__TASK SET__:
[A] Update the passage on segmentation errors, starting with "FIG. 1 is a" and going on through "FIG. 2 or 3.", so that "flow chart" is replaced by "flowchart".
[B] According to the passage on segmentation errors, on what basis is the segmentation error rate for the corpus calculated?

__DOCUMENT SECTION__:
<<<<
In another aspect, a segmentation error rate of an annotated corpus can be calculated. In particular, the annotated corpus is processed with a computer to ascertain segmentation variations therein. The segmentation variations are then presented or rendered to a language analyzer with the computer to identify segmentation errors in the segmentation variations. A segmentation error rate for the corpus is then calculated based on the number of segmentation errors.

BRIEF DESCRIPTION OF THE DRAWINGS

FIG. 1 is a block diagram of an exemplary embodiment of a computing environment.

FIG. 2 is a flow chart of a method for identifying segmentation errors in a corpus.

FIG. 3 is a more detailed flow chart of a method for identifying segmentation errors in a corpus or corpuses.

FIG. 4 is a block diagram of a system for performing the methods of FIG. 2 or 3.

DETAILED DESCRIPTION

One aspect of the concepts herein described includes a method to detect inconsistencies between training and test data used in word segmentation such as in evaluation of word segmentation systems. However, before describing further aspects, it may be useful to describe generally an example of a suitable computing system environment 100 on which the concepts herein described may be implemented. The computing system environment 100 is only one example of a suitable computing environment and is not intended to suggest any limitation as to the scope of use or functionality of the invention. Neither should the computing environment 100 be interpreted as having any dependency or requirement relating to any one or combination of components illustrated in the exemplary operating environment 100.
>>>>
__GIVEN INFORMATION__:
<<<<
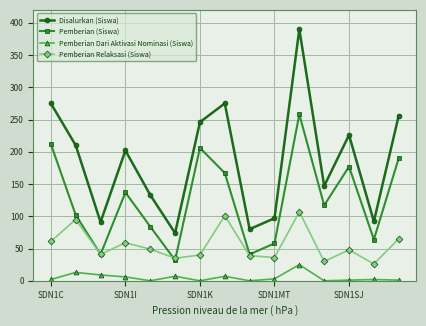

Rank the series by their maximum value, from lowest to highest.

Pemberian Dari Aktivasi Nominasi (Siswa), Pemberian Relaksasi (Siswa), Pemberian (Siswa), Disalurkan (Siswa)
>>>>
__OUTPUTS FOR THE TASKS__:
[A]
FIG. 1 is a block diagram of an exemplary embodiment of a computing environment.

FIG. 2 is a flowchart of a method for identifying segmentation errors in a corpus.

FIG. 3 is a more detailed flowchart of a method for identifying segmentation errors in a corpus or corpuses.

FIG. 4 is a block diagram of a system for performing the methods of FIG. 2 or 3.

[B] It is calculated based on the number of segmentation errors.